Request: make every user-facing slash command reachable by the in-session agent, and pipe the command's output back into the agent's context.

Why this matters

The headline promise of plugins + skills + hooks is: "the human says what they want in natural language; Claude Code does the rest." Today that promise breaks the moment a workflow touches /reload-plugins, /clear, /compact, etc. — the human has to stop, read a README, type a slash command verbatim, watch for output, and resume. That one manual step fragments the AI-first experience and makes plugins/skills feel like thin wrappers around a human-driven CLI.

The agent already has Bash tool access. claude plugin marketplace add/install/uninstall/enable/disable/update/list/validate all work via Bash. But the moment the reload step is needed, we hit a wall:

$ claude plugin --help
# (no reload subcommand listed)

Related prior art showing this is a real pain point:

  • #36847 — feat: SIGHUP handler for config and plugin reload (headless-friendly alternative to /reload-plugins)
  • #35312 — [FEATURE] Expose /clear and /compact as callable tool actions
  • #28559 — Feature Request: Native /compact tool with customizable instructions for autonomous context management
  • #46377 — Agent SDK query() does not expand slash commands / skills

Each of these chips at one corner. I'm asking for the principle: no slash command should be "human-only" by design, and no slash command's output should be invisible to the agent that triggered it.

Concrete example — a real plugin blocked by this today

I maintain claude-code-audio-hooks, a Claude Code plugin that adds audio notifications to all 26 hook events. The project's entire design point is AI-first: a human says "install audio hooks for me" or "snooze audio for an hour" and the in-session Claude Code agent does the rest — installs, configures, enables/disables hooks, snoozes, troubleshoots, upgrades — via a single JSON-output CLI (audio-hooks), a SKILL that maps natural language to subcommands, NDJSON structured logs with stable error codes, and zero interactive prompts.

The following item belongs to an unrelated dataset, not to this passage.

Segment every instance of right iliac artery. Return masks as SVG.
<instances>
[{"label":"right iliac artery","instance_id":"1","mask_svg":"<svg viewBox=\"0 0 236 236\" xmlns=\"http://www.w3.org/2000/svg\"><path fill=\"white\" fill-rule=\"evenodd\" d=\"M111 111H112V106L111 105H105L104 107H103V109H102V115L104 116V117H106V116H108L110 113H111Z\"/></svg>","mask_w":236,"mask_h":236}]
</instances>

Every step of the install flow is agent-runnable via Bash except one:

| Step | Command | Who runs it today |
|---|---|---|
| 1 | claude plugin marketplace add ChanMeng666/claude-code-audio-hooks | ✅ Agent (Bash tool) |
| 2 | claude plugin install audio-hooks@chanmeng-audio-hooks | ✅ Agent (Bash tool) |
| 3 | /reload-plugins | ❌ Human must type this in the REPL |
| 4 | audio-hooks diagnose && audio-hooks test all | ✅ Agent (Bash tool) |

Step 3 is the only thing that breaks the natural-language promise. I had to ship a v5.0.3 documentation correction release specifically to stop overclaiming that the agent could handle the whole install — because /reload-plugins is a REPL-only command and there is no claude plugin reload CLI equivalent. My README now has to carry a yellow-highlighted block in a mermaid sequence diagram pointing at the one step the human has to do manually. It's a papercut that shouldn't exist.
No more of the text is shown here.